Genes occupy ~3% of the human and mouse genomes whereas repetitive elements (REs), whose biologic functions are largely uncharacterized, constitute greater than 50%. A heterogeneous population of RE arrays (arrangement structures) is formed by combinations of various REs in mammalian genomes. In this study, REMiner-II was refined from the original REMiner for a more efficient identification and configuration of RE arrays from large queries (e.g., human chromosomes) using an unbiased self-alignment protocol. Chromosome-wide RE array profiles for the entire sets of human and mouse chromosomes were obtained using REMiner-II on a personal computer. REMiner-II provides 10 adjustable parameters and three data output modes to accommodate different experimental settings and/or goals. Examination of the human and mouse chromosome data using the REMiner-II viewer revealed species-specific libraries of complexly organized RE arrays. In conclusion, REMiner-II is an efficient tool for chromosome-wide identification and characterization of RE arrays from mammalian genomes.

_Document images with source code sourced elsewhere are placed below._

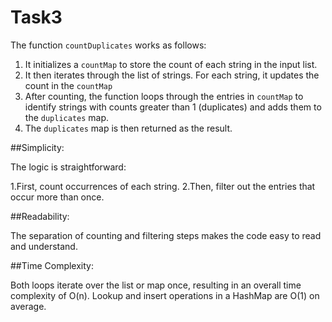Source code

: # Task3
The function `countDuplicates` works as follows:

1. It initializes a `countMap` to store the count of each string in the input list.
2. It then iterates through the list of strings. For each string, it updates the count in the `countMap`
3. After counting, the function loops through the entries in `countMap` to identify strings with counts greater than 1 (duplicates) and adds them to the `duplicates` map.
4. The `duplicates` map is then returned as the result.

##Simplicity:

The logic is straightforward:

1.First, count occurrences of each string.
2.Then, filter out the entries that occur more than once.

##Readability:

The separation of counting and filtering steps makes the code easy to read and understand.

##Time Complexity:

Both loops iterate over the list or map once, resulting in an overall time complexity of O(n).
Lookup and insert operations in a HashMap are O(1) on average.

REMiner: a tool for unbiased mining and analysis of repetitive elements and their arrangement structures of large chromosomes.

Repetitive elements (REs) constitute a substantial portion of the genomes of human and other species; however, the RE profiles (type, density, and arrangement) within the individual genomes have not been fully characterized. In this study, we developed an RE analysis tool, called REMiner, for a chromosome-wide investigation into the occurrence of individual REs and arrangement of clusters of REs, and REMiner's functional features were examined using the human chromosome Y. The algorithm implemented by REMiner focused on unbiased mining of REs in large chromosomes and data interface within a viewer. The data from the chromosome demonstrated that REMiner is an efficient tool in regard to its capacity for a large query size and the availability of a high-resolution viewer, featuring instant retrieval of alignment data and control of magnification and identity ratio. The chromosome-wide survey identified a diverse population of ordered RE arrangements, which may participate in the genome biology.